An Analysis of Multi-Task Architectures for the Hierarchic Multi-Label Problem of Vehicle Model and Make Classification
This work addresses the incremental improvement of classification accuracy in vehicle recognition, which is relevant for applications like autonomous driving and surveillance.
The paper tackled the problem of hierarchical multi-label classification for car make and model by analyzing multi-task learning architectures, finding that this approach improved CNN performance in most scenarios and yielded significant gains on the CompCars dataset.

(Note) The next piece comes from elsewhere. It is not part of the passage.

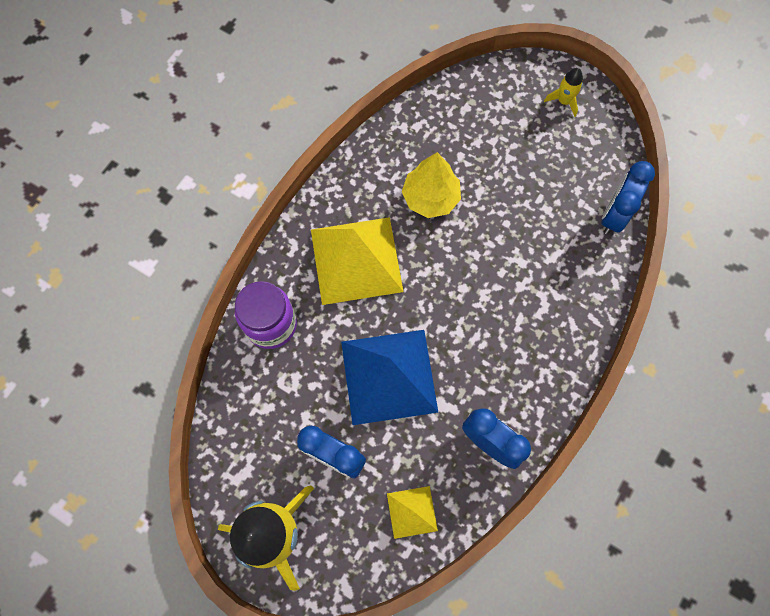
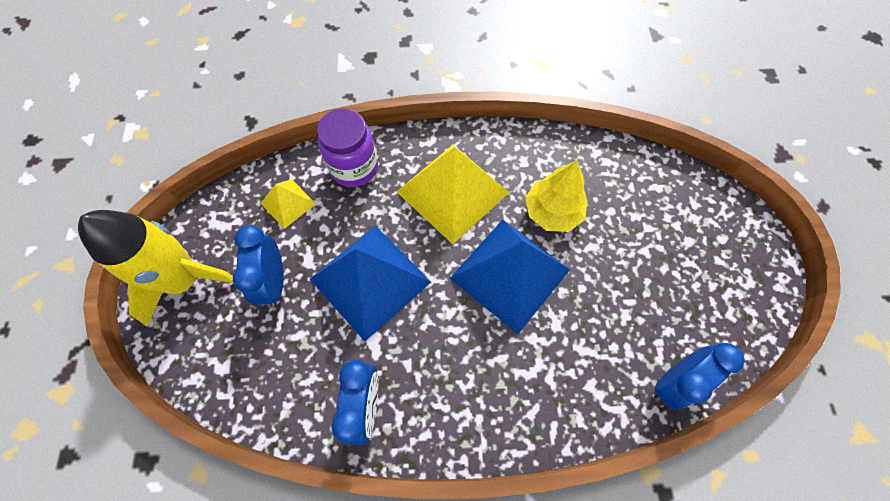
camera: 55 degrees right, 5 degrees down
(412, 512) = (261, 376): yellow pyramid -> yellow pyramid (288, 203)
(459, 266) = (510, 274): none -> blue pyramid
(564, 101) = (742, 263): yellow rocket -> none
(614, 215) = (673, 382): blue clock -> blue clock turned 150 degrees clockwise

Most information in our world is organized hierarchically; however, many Deep Learning approaches do not leverage this semantically rich structure. Research suggests that human learning benefits from exploiting the hierarchical structure of information, and intelligent models could similarly take advantage of this through multi-task learning. In this work, we analyze the advantages and limitations of multi-task learning in a hierarchical multi-label classification problem: car make and model classification. Considering both parallel and cascaded multi-task architectures, we evaluate their impact on different Deep Learning classifiers (CNNs, Transformers) while varying key factors such as dropout rate and loss weighting to gain deeper insight into the effectiveness of this approach. The tests are conducted on two established benchmarks: StanfordCars and CompCars. We observe the effectiveness of the multi-task paradigm on both datasets, improving the performance of the investigated CNN in almost all scenarios. Furthermore, the approach yields significant improvements on the CompCars dataset for both types of models.